Birmingham City Business School

Dr. Danilo Spinola is currently working as a Senior Lecturer in Economics in the Department of Finance and Economics of the Birmingham City Business School. Danilo holds a PhD on Economics of Innovation from UNU-Merit where he is an affiliated researcher, part of the Research teams on Innovation, Structural Change and Economic Complexity. Previously, Danilo has experience working as a consultant for the Economic Commission for Latin America and the Caribbean (ECLAC), for the Interamerican Development Bank (IDB), and for the Institute for New Economic Thinking (INET). Danilo is currently a member of the GLOBELICS Scientific Board, and a vice-president of LALICS. His research is currently focused on three pillars: (1) Innovation processes in complex systems. (2) Structural change, economic dynamics and economic resilience. (3) Economic Growth and income/wealth distribution. 

Rhiannon Pugh

Lund University

Dr. Pugh’s research interests include: regional economic development; economic geographies of weaker, post-industrial and peripheral regions; the roles of universities in regional development; gender perspectives within economic geography.

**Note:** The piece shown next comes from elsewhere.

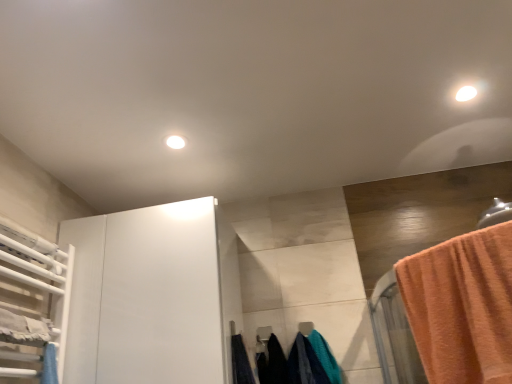
Describe the element at coordinates (162, 296) in the screenshot. I see `white matte cabinet at left` at that location.

Where is `white matte cabinet at left`? This screenshot has width=512, height=384. white matte cabinet at left is located at coordinates (162, 296).

This screenshot has height=384, width=512. I want to click on white matte cabinet at left, so click(162, 296).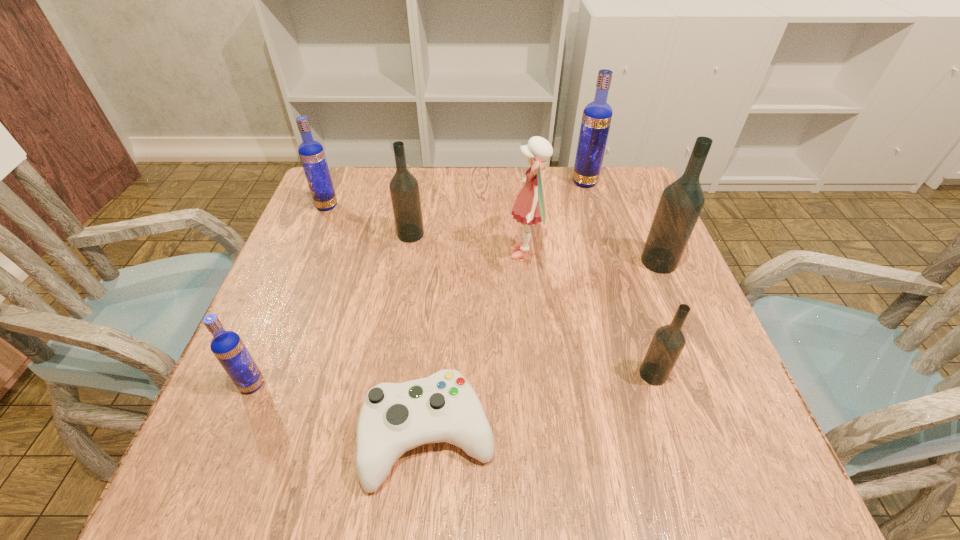
Identify the location of vacant area situated 0.060m on the right of the second smallest blue vodka. Image resolution: width=960 pixels, height=540 pixels. (361, 206).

She is currently working on a three year project funded by the research agency FORMAS studying innovation policy in the far northern peripheries of Sweden and Scotland. This project aims to explore the barriers and opportunities to enhance sustainable and inclusive economic development through innovation in peripheral areas, and also to enhance our understanding of such regions within economic geography.

Rhiannon Pugh is also handling editor of the early career section of the journal Regional Studies, Regional Science and co co-ordinator of the research network on gender and regional studies, funded by the Regional Studies Association.

Päivi Oinas

University of Turku

An economic geographer, Päivi is currently university lecturer at the Department of Geography, University of Turku. Her doctoral degree is from Helsinki School of Economics.  She has held positions as professor of economic geography and research director at University of Turku, and researcher at universities of Uppsala, North Carolina, Berkeley, Erasmus, Helsinki School of Economics, Technical University of Berlin. She has editor experience as editor and book review editor of the journal Regional Studies, and edited volumes. She has conducted research on the themes of the socio-spatial embeddedness of economic action, geography of the firm, management geography, corporate responsibility, innovation systems in space, industrial cluster transformation, entrepreneurship and institutional change, and urban innovation districts in diverse settings around the globe.

Thomas Woodson

Stony Brook University

Dr. Thomas S. Woodson is an associate professor in the Department of Technology and Society at Stony Brook University. He investigates the effects of technology on inequality throughout the world and the causes/consequences of inclusive innovation. For the past several years he has studied the effectiveness of scientific funding to have broader impact, and ways to improve diversity in STEM fields. He is currently the director of the $4 million State University of New York Louis Stokes Alliance for Minority Participation (SUNY LSAMP) and the $1 million S-STEM Scholarship Academic and Social STEM Excellence for Transfer Students (ASSETS) programs. These NSF sponsored programs help low-income, and underrepresented minority students persist and succeed in STEM majors and careers. Dr. Woodson received his B.S.E in electrical engineering from Princeton University and his Ph.D. in Public Policy for the Georgia Institute of Technology (Georgia Tech).

 

Dr. Woodson and his family currently reside in Centereach, NY although he was born and raised in Texas. In his spare time, Thomas pretends he does triathlons. (It’s been a few years since he actually competed in a race).  His goal is to complete a full Ironman.